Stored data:

****************************************

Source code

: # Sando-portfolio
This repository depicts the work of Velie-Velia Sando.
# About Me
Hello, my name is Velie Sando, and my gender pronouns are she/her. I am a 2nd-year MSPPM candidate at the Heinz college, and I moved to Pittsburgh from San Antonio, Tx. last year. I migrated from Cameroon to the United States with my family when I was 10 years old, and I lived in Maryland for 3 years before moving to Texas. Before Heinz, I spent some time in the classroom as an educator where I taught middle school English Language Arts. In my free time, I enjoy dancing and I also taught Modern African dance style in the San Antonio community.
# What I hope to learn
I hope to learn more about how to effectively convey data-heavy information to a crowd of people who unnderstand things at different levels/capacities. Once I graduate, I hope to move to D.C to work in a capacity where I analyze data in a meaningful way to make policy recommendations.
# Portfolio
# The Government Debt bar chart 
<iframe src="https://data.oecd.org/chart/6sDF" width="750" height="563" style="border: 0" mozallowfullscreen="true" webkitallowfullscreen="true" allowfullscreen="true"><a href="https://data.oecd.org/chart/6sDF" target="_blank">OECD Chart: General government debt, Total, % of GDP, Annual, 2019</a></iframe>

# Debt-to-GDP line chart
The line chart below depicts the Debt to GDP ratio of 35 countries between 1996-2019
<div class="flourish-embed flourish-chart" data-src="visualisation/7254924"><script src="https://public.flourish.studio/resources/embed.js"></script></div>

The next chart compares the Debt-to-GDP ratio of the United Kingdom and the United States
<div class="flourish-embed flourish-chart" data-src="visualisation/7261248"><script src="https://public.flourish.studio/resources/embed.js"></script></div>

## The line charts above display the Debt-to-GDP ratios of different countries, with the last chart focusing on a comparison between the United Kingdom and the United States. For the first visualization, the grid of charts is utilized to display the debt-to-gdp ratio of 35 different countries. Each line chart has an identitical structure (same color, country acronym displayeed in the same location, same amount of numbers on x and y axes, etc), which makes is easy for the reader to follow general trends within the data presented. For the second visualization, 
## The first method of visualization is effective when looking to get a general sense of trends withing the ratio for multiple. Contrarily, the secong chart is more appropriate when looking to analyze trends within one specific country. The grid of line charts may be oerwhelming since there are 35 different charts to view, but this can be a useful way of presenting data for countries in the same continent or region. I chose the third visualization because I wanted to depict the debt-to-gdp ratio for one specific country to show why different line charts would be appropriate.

****************************************

### Exercise description
Locate each line in the rows above that contains the string "work" and copy those lines. Case counts.

### Exercise solution
This repository depicts the work of Velie-Velia Sando.
I hope to learn more about how to effectively convey data-heavy information to a crowd of people who unnderstand things at different levels/capacities. Once I graduate, I hope to move to D.C to work in a capacity where I analyze data in a meaningful way to make policy recommendations.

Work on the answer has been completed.